Stored data entries:

══════

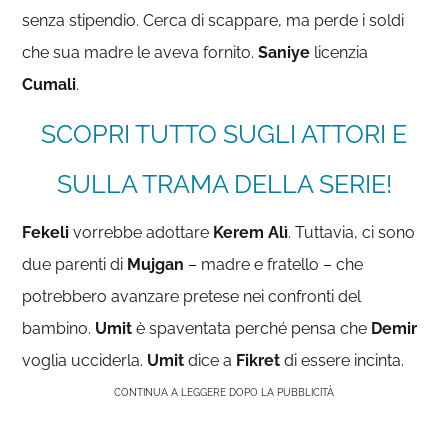
senza stipendio. Cerca di scappare, ma perde i soldi
che sua madre le aveva fornito.
Saniye
licenzia
Cumali
.
SCOPRI TUTTO SUGLI ATTORI E
SULLA TRAMA DELLA SERIE!
Fekeli
vorrebbe adottare
Kerem Alì
. Tuttavia, ci sono
due parenti di
Mujgan
– madre e fratello – che
potrebbero avanzare pretese nei confronti del
bambino.
Umit
è spaventata perché pensa che
Demir
voglia ucciderla.
Umit
dice a
Fikret
di essere incinta.
CONTINUA A LEGGERE DOPO LA PUBBLICITÀ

══════

# Goal of the exercise
Copy out the lines of the material above, putting "Ümit" wherever "Umit" appears and keeping everything else the same. Leave the pictures out.

# Answer section
senza stipendio. Cerca di scappare, ma perde i soldi
che sua madre le aveva fornito.
Saniye
licenzia
Cumali
.
SCOPRI TUTTO SUGLI ATTORI E
SULLA TRAMA DELLA SERIE!
Fekeli
vorrebbe adottare
Kerem Alì
. Tuttavia, ci sono
due parenti di
Mujgan
– madre e fratello – che
potrebbero avanzare pretese nei confronti del
bambino.
Ümit
è spaventata perché pensa che
Demir
voglia ucciderla.
Ümit
dice a
Fikret
di essere incinta.
CONTINUA A LEGGERE DOPO LA PUBBLICITÀ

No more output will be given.